NLTK includes text correlation utilities to solve this problem. In my case I didn't get the results I require, so I found a simple solution that requires no libraries.

Ins and Outs

First let's define the input and output. Our function will take an iterable of strings, a maximum phrase length (default 3), and a minimum repeat count (default 2). As we'll soon see, the choice of phrase length will have a huge impact on performance. Minimum repeat count will have a smaller but still significant impact.

The output will be a dictionary. Each key will be a tuple of words which make up a found phrase. Words returned will be all lower case. Each value in the dictionary will be the number of times it's found.

In many cases you'll want to ignore stop words. Useful lists can be found in a gist and the comments under it on Github.

stopwords = ["a", "i", "some", "which", "where", ... ]

The Algorithm

Let's start our function:

import re

def get_common_phrases(texts, maximum_length=3, minimum_repeat=2) -> dict:
    phrases = {}

First let's break down the texts into phrases. These will be tuples between 1 and maximum_length in size. For each phrase we'll count how often we find it.

for t in texts:
    # Replace separators and punctuation with spaces
    text = re.sub(r'[.!?,:;/\-\s]', ' ', text)
    # Remove extraneous chars
    text = re.sub(r'[\\|@#$&~%\(\)*\"]', '', text)

    words = text.split(' ')
    # Remove stop words and empty strings
    words = [w for w in words if len(w) and w.lower() not in stopwords]
    length = len(words)
    # Look at phrases no longer than maximum_length words long
    size = length if length <= maximum_length else maximum_length
    while size > 0:
        pos = 0
        # Walk over all sets of words
        while pos + size <= length:
            phrase = words[pos:pos+size]
            phrase = tuple(w.lower() for w in phrase)
            if phrase in phrases:
                phrases[phrase] += 1
            else:
                phrases[phrase] = 1
            pos += 1
        size -= 1

You'll notice that as we increase maximum_length this will trigger many more loop iterations. The processing time will grow exponentially. So set the maximum to as small a number as reasonably possible. In my case I found 3 to be a good value.

Next we'll remove phrases found less than the minimum required number of times.

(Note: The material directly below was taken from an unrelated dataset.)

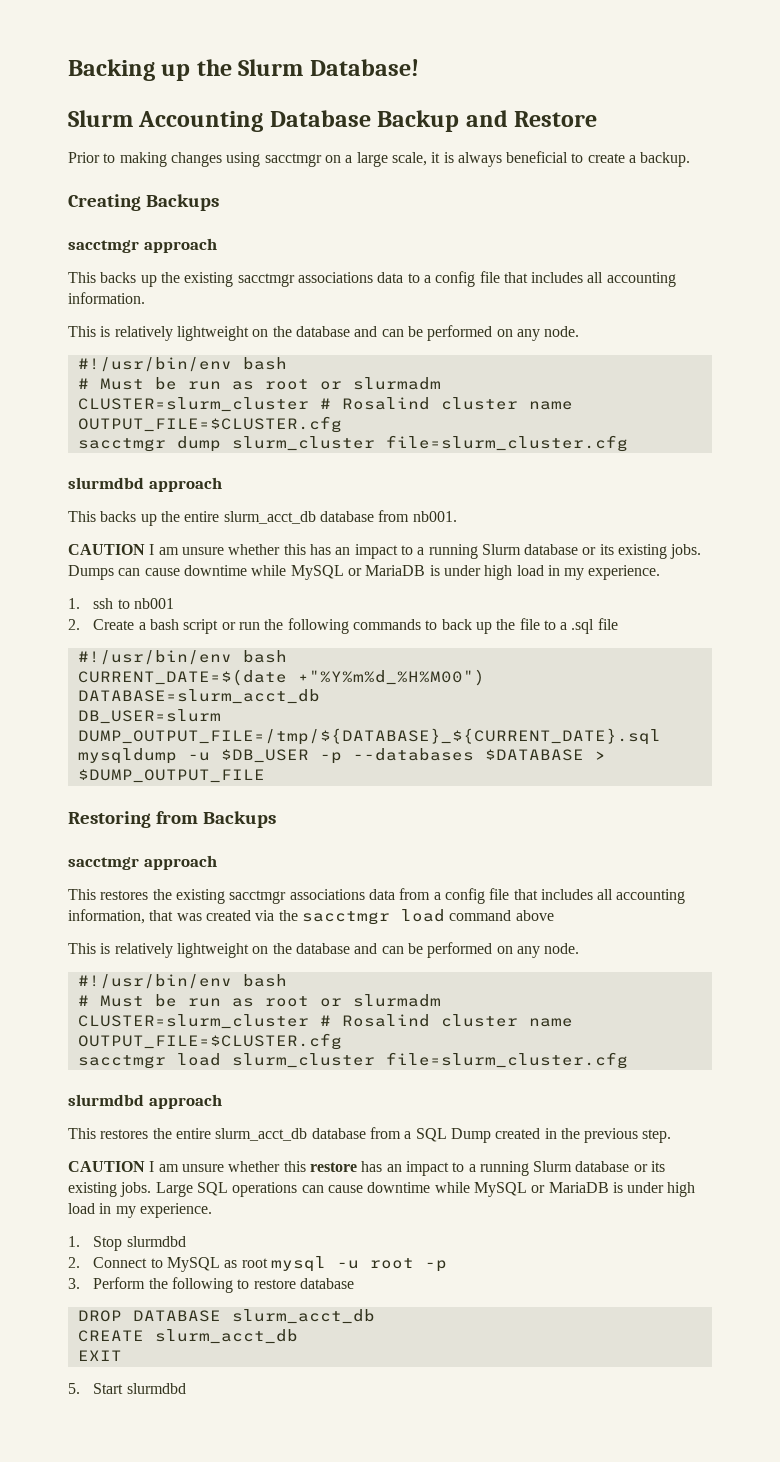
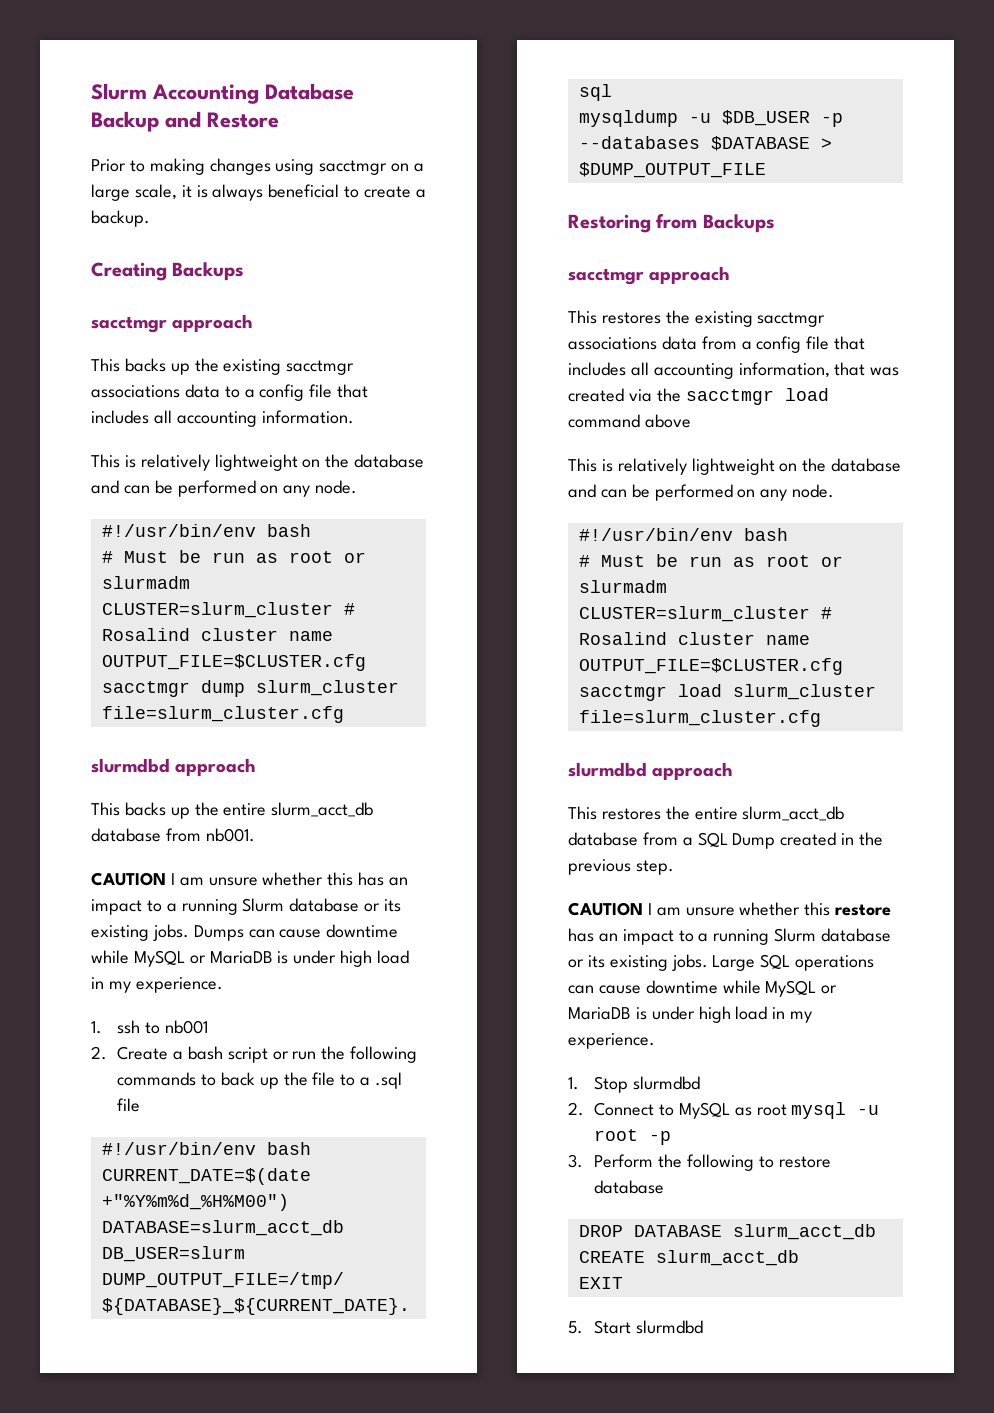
[68,59,419,81] Backing up the Slurm Database! // -> (91, 91) none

    phrases = {k: v for k, v in phrases.items() if v >= minimum_repeat}

And last we remove sub-phrases unless they are found much more frequently than their longer counterparts. I found this to be the most interesting and useful problem to solve to get quality results. I set a threshold of 25% deviation in count, meaning if the shorter sub-phrase is found often outside the longer phrase, we'll include both in the output.

longest_phrases = {}
keys = list(phrases.keys())
keys.sort(key=len, reverse=True)
for phrase in keys:
    found = False
    for l_phrase in longest_phrases:
        # If the entire phrase is found in a longer tuple...
        intersection = set(l_phrase).intersection(phrase)
        if len(intersection) == len(phrase):
            # ... and their frequency overlaps by 75% or more, we'll drop it
            difference = (phrases[phrase] - longest_phrases[l_phrase]) / longest_phrases[l_phrase]
            if difference < 0.25:
                found = True
                break
    if not found:
        longest_phrases[phrase] = phrases[phrase]

return longest_phrases

Let's test the output. Here's sample input:

texts = (
    "This is the first text where I want to catch some common phrases",
    "This is a second text where I hope to catch some common phrases",
    "This is a third text which should catch some common phrases",
    "I'm a unique string",
    "A post with text"
)

The output of this function will be

{
    ('catch', 'common', 'phrases'): 3,
    ('text',): 4,
    ('text', 'catch', 'common'): 2
}

We've been running this algorithm on SocialSentiment.io for a few weeks with very positive results. We track the sentiment of social media posts which reference publicly traded companies. This function helps us find and display frequently found phrases in those posts.